On the other hand, k = 20 was 0.054s, and k=200 is 10 times bigger and 10^3 is 1000, and 0.054s * 1000 = 54 seconds, and indeed k = 200 is 42 seconds so not that far off. So to say my program is O(k^3) is a pretty good approximation.

Anyways, the upshot is that gf_invert_matrix is slow when k is large. This is a problem if you want to do exhaustive testing as I do. It's not a problem if you only want to do encoding and recovery. But if you want to do exhaustive testing then it will be too slow.



UPDATE: I solved the mystery! So I just thought about it some more and figured out why my program is 13x slower and not just 8x slower. 

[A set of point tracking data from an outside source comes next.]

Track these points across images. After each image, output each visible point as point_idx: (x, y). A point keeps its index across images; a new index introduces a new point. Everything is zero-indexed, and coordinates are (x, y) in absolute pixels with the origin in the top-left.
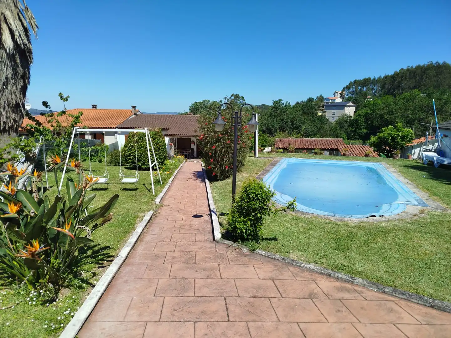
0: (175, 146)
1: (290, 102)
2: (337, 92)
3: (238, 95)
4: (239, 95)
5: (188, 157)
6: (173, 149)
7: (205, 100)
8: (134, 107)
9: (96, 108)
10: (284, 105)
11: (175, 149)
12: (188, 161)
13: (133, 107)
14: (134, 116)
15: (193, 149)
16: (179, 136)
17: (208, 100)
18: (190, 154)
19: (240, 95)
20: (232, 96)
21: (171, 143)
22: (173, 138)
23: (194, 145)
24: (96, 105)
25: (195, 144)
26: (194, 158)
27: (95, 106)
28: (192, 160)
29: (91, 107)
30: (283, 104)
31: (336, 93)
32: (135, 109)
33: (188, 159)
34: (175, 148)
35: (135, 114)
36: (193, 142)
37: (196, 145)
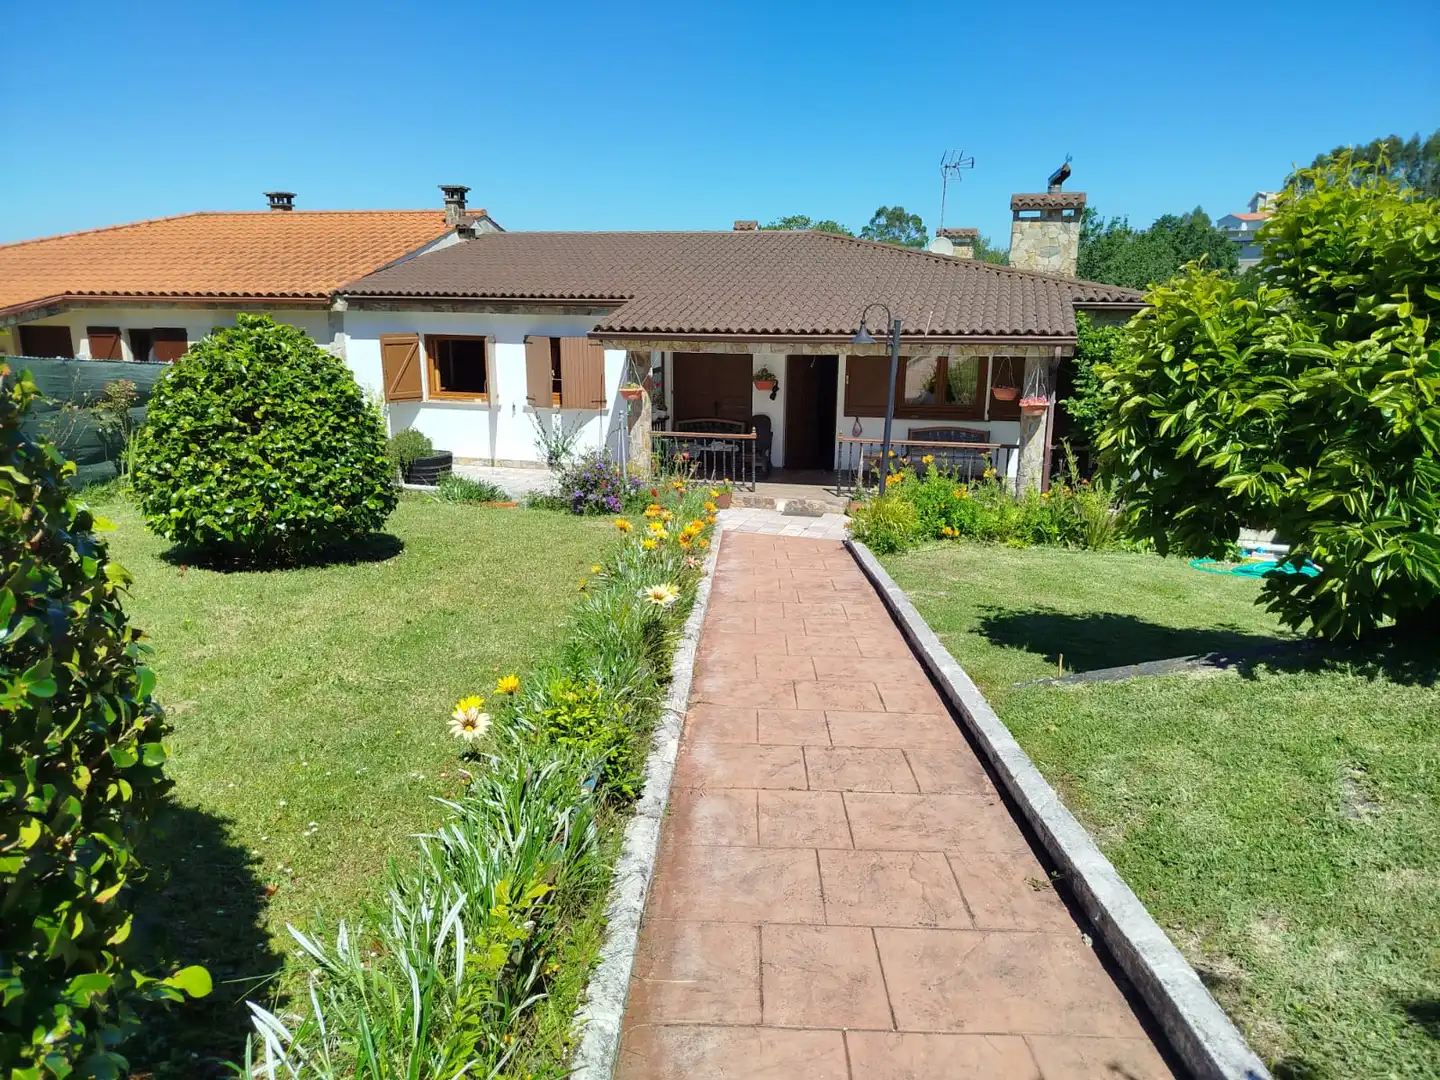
0: (658, 402)
1: (1126, 221)
2: (1264, 197)
3: (901, 209)
4: (906, 211)
5: (739, 470)
6: (648, 424)
7: (789, 217)
8: (457, 194)
9: (288, 207)
10: (1103, 231)
11: (658, 424)
12: (736, 493)
13: (451, 191)
14: (455, 239)
15: (764, 422)
16: (683, 339)
17: (802, 217)
18: (749, 450)
19: (909, 211)
20: (879, 214)
21: (635, 387)
22: (648, 356)
23: (773, 397)
24: (289, 197)
25: (775, 389)
26: (767, 474)
27: (282, 201)
28: (763, 489)
29: (264, 205)
30: (1100, 225)
31: (1260, 199)
32: (461, 204)
33: (739, 478)
34: (663, 414)
35: (463, 231)
36: (767, 377)
37: (781, 394)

Basically it's because the exhaustive testing runs it over m shards so it runs gf_invert_matrix m times

When we increase k from 100 to 200, since p = 50 and m = k+p, m goes from 150 to 250. So we are multiplying 8 by 250/150 = 8 x 1.6666 = 13.33333 which agrees pretty much exactly with the observed running time. 

Basically, I think gf_invert_matrix does indeed get slow as O(k^3) but we run gf_invert_matrix m times where m is the total number of shards since we're doing exhaustive testing over all the shards. So as k increases m also increases which means we're running gf_invert_matrix more times. So that's why my program got 13x slower instead of 8x slower as expected. I think gf_invert_matrix did indeed get 8x slower, it's just that I was running gf_invert_matrix 1.6 times more than before.